* Activity: Gather every line below where "ankle" appears.

START Provided entries

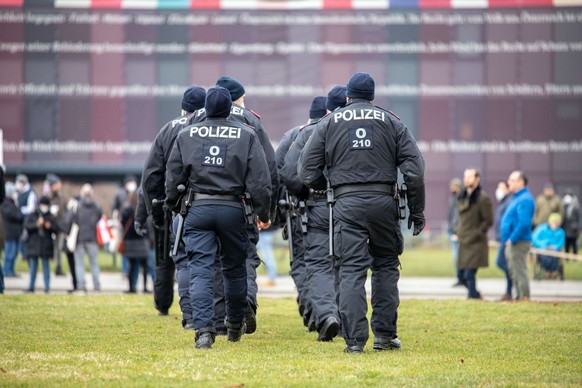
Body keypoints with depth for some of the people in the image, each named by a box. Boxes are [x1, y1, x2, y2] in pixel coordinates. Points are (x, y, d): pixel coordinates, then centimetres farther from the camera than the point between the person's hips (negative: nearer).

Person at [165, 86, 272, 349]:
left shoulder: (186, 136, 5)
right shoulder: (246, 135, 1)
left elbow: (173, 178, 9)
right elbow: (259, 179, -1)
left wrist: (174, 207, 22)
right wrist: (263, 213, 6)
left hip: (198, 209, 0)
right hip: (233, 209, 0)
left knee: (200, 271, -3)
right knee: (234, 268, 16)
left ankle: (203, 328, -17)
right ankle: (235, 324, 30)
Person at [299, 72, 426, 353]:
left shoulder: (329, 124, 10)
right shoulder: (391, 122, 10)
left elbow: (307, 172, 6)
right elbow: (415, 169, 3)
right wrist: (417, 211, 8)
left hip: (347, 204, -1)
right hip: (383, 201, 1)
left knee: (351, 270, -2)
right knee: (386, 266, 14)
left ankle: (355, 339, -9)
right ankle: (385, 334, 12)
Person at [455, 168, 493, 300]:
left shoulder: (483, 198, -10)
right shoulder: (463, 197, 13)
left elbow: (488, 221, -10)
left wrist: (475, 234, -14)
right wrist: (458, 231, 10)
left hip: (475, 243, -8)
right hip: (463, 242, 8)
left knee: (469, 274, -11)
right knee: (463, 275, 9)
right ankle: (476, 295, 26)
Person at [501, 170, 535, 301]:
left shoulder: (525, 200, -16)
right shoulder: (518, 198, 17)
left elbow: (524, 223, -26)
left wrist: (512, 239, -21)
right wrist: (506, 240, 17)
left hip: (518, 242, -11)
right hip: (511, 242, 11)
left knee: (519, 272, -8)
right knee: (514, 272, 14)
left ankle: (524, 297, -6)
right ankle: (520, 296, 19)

END Provided entries
START Provided entries

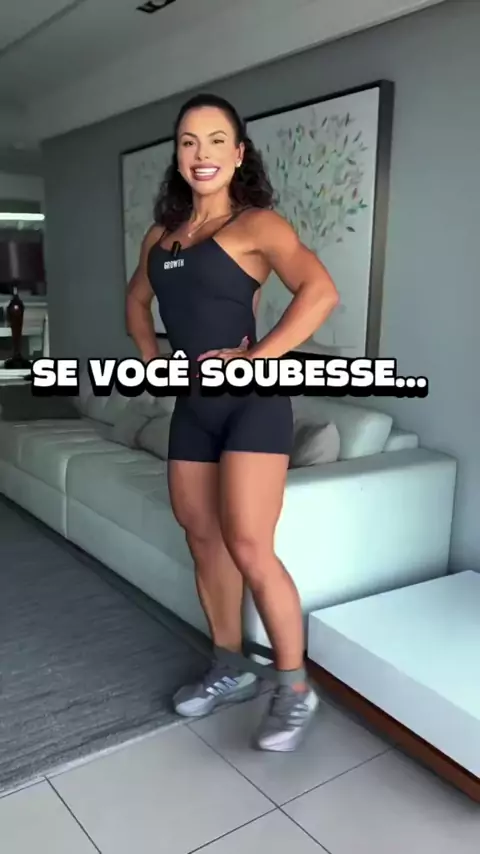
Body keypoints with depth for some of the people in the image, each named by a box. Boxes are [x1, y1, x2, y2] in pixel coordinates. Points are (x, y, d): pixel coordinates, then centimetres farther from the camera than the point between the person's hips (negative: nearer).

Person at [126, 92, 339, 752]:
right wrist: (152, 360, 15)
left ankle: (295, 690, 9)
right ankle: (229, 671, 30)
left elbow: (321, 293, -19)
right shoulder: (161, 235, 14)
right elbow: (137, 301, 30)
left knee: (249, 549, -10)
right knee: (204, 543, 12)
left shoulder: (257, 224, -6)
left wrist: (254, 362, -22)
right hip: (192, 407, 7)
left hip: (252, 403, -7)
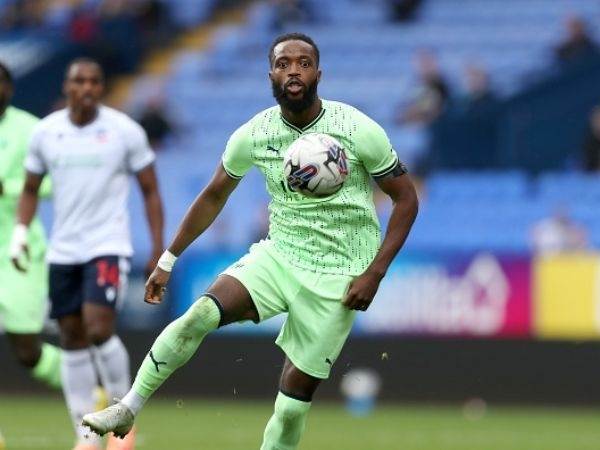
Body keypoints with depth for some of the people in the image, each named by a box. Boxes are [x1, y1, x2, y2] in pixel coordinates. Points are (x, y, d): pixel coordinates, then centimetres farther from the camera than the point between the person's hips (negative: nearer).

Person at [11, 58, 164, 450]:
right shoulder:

END Provided entries

* Problem solution:
left ankle: (203, 328, -17)
right ankle: (235, 324, 30)
left ankle: (355, 339, -9)
right ankle: (385, 334, 12)
right ankle: (476, 295, 26)
left ankle: (524, 297, -6)
right ankle: (520, 296, 19)
left ankle: (295, 690, 9)
right ankle: (229, 671, 30)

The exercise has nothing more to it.